Today, every animal or fungal cell has two life families, one is the nuclear family and the other is the bacterial family, whose ancestors were bacteria that once lived independently. There is a third family in plant cells , whose ancestors were cyanobacteria that once lived independently.


The more we observe, the more we discover that the characteristics of one species can be borrowed, stolen, and modified by another species for new purposes. In this way, the owner inherits the ready-made invented parts without having to re-invent it himself. It may be the combination of these components and the resulting new types of individuals that have opened the door to evolutionary opportunities.

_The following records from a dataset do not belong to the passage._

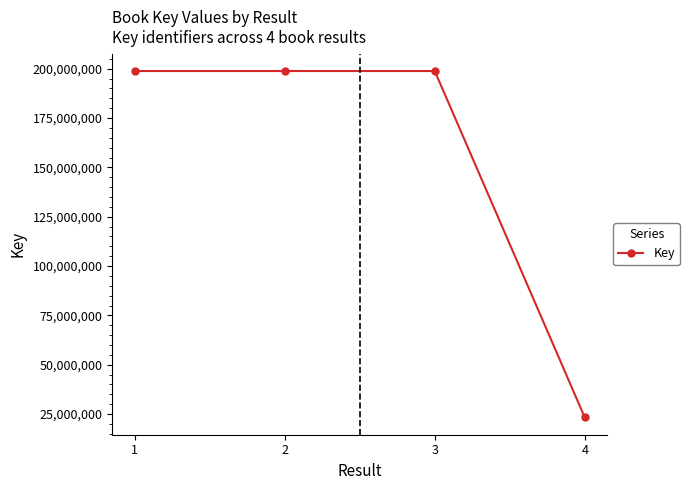

What is the value of the 2nd point from the left?

198823170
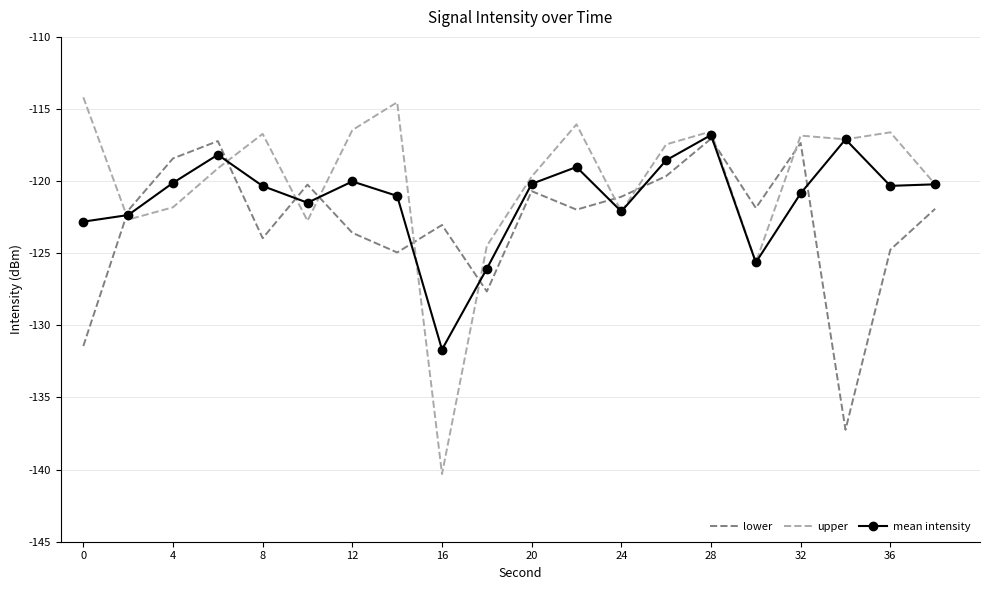

How many times do upper and lower cross each other?

10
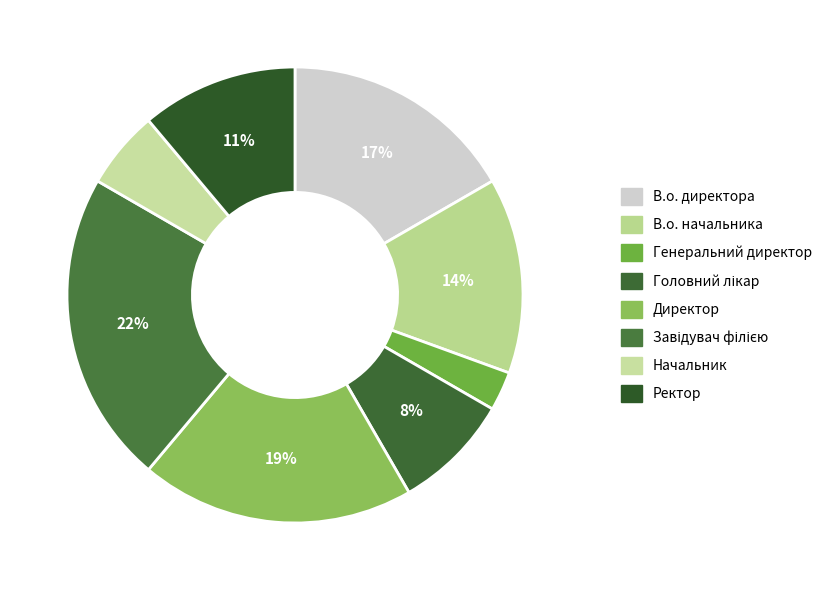

True or false: В.о. начальника accounts for 7% of the total.

False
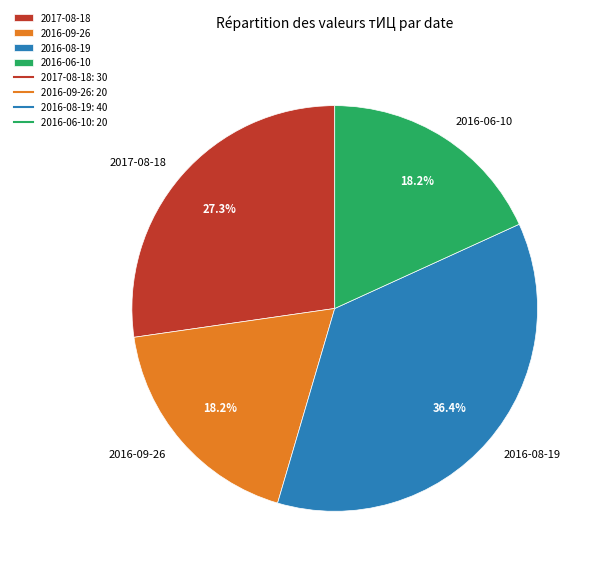

What is the ratio of the value at 2016-06-10 to the value at 2016-08-19?

0.5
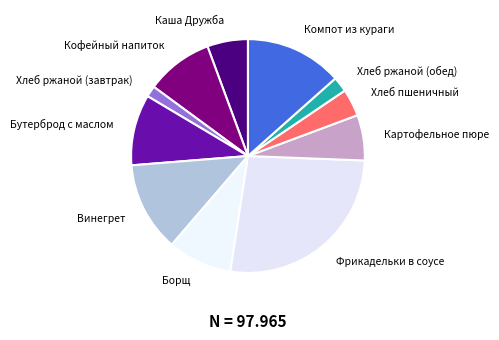

Is Картофельное пюре the majority of the pie?

No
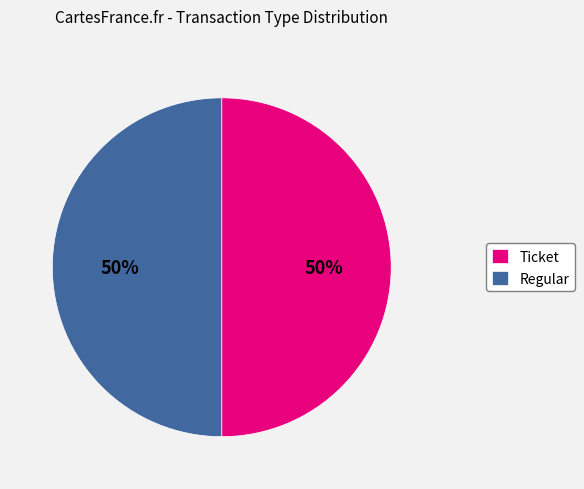

How many segments does this pie chart have?

2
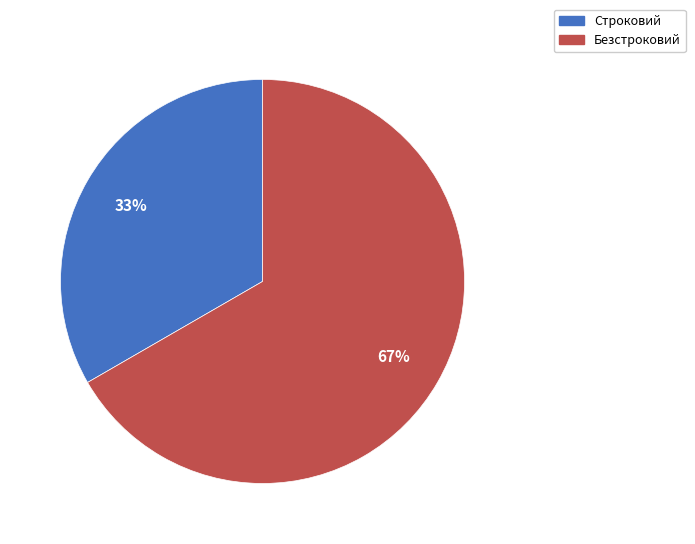

Count the number of slices in the pie.

2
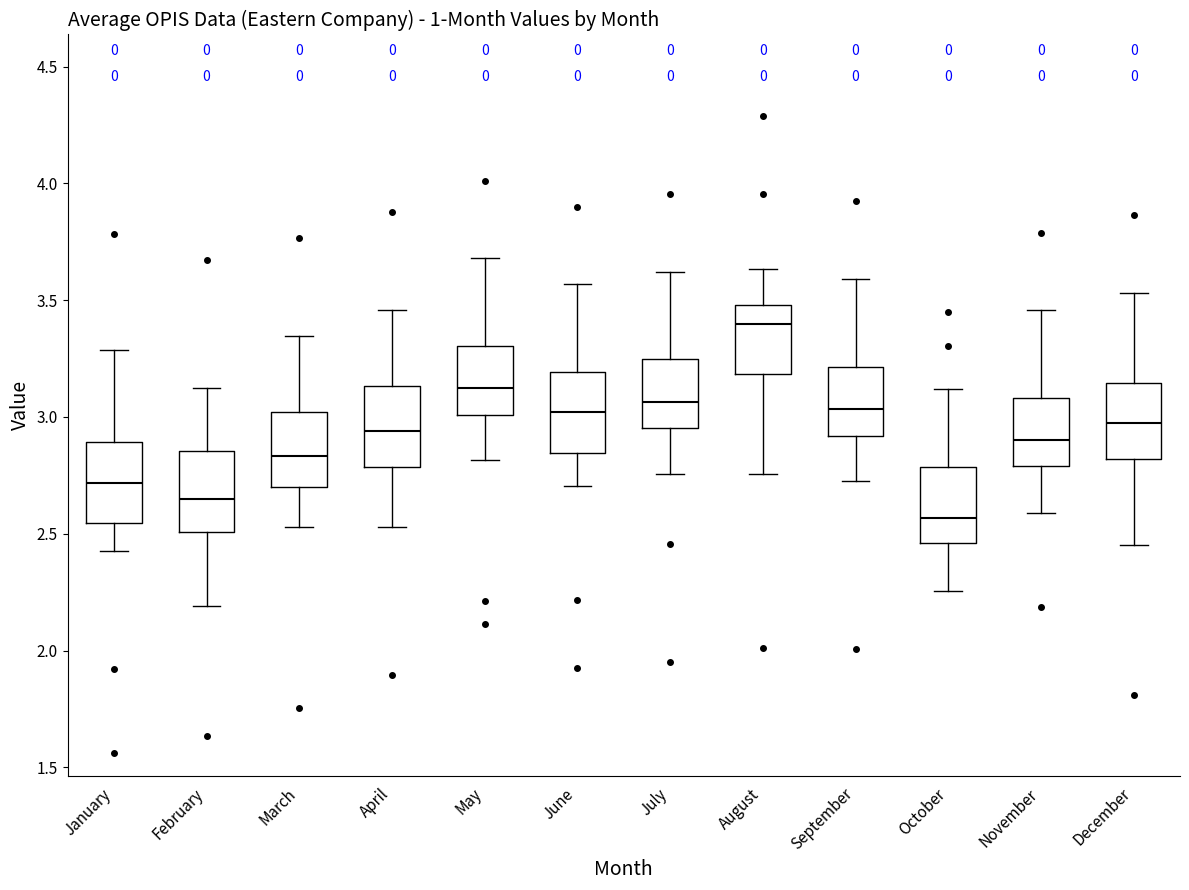

Reading left to right, read every box against the y-axis: the position of its median line, the range the box covers, and the ends of its whiskers. The values are not printed on the chart, so give them approximately, as read against the axis.

January: median 2.70, box 2.55 to 2.90, whiskers 2.40 to 3.30
February: median 2.65, box 2.50 to 2.85, whiskers 2.20 to 3.15
March: median 2.85, box 2.70 to 3.00, whiskers 2.55 to 3.35
April: median 2.95, box 2.80 to 3.15, whiskers 2.55 to 3.45
May: median 3.10, box 3.00 to 3.30, whiskers 2.80 to 3.70
June: median 3.00, box 2.85 to 3.20, whiskers 2.70 to 3.55
July: median 3.05, box 2.95 to 3.25, whiskers 2.75 to 3.60
August: median 3.40, box 3.20 to 3.50, whiskers 2.75 to 3.65
September: median 3.05, box 2.90 to 3.20, whiskers 2.70 to 3.60
October: median 2.55, box 2.45 to 2.80, whiskers 2.25 to 3.10
November: median 2.90, box 2.80 to 3.10, whiskers 2.60 to 3.45
December: median 3.00, box 2.80 to 3.15, whiskers 2.45 to 3.55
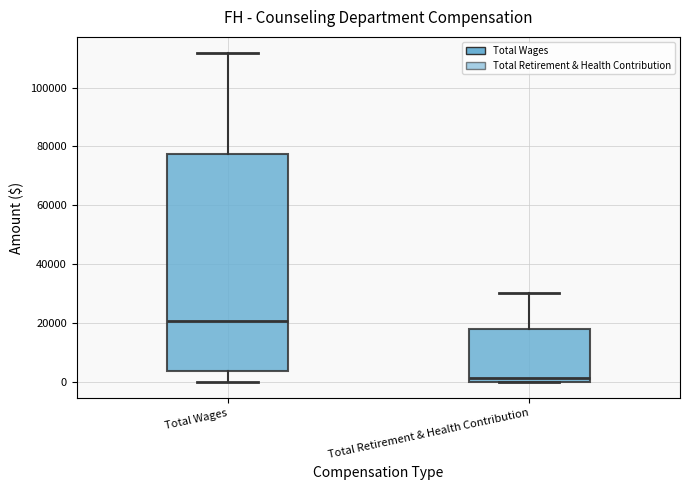

Where is the upper edge of the box for Total Retirement & Health Contribution on the y-axis? The values are not printed on the chart, so give them approximately, as read against the axis.

18000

For billions of years, life has existed in the form of single cell metabolism, and this invention uses the form of single cell metabolism. Energy and chemicals. With the emergence of more complex individuals, new ways to make protein, move around, and eat have emerged.


creatures with bodies,For example, animals, plants and fungi are relatively new members of life on earth, and the cells that make up them are all merged by different individuals.


The emergence of the body opened up a new way of biological evolution. An organism composed of multiple cells, each cell powered by organelles, can grow up and develop new tissues and organs.


As a result, the diversity of tissues and organs helps animals fly to the highest altitudes and swim on the sea floor. More advanced human species have also designed satellites to detect distant regions of the solar system.


is stealing, but in a clever way


The fusion, borrowing, and reuse of technologies and inventions from other species are part of the past billions of years of evolutionary history.


2020 Nobel Prize in Chemistry was awarded to two women who helped design CRISPR-Cas, a new technology for editing genomes. In nature, CRISPR is a defense mechanism used by bacteria to resist virus invasion.



We finally figured out what cells and genomes have been doing for billions of years,The methods invented by bacteria are used to alter the genomes of other bacteria.


As a result, as Lynn Margulis has seen, a proper technique can change evolution with a little patch.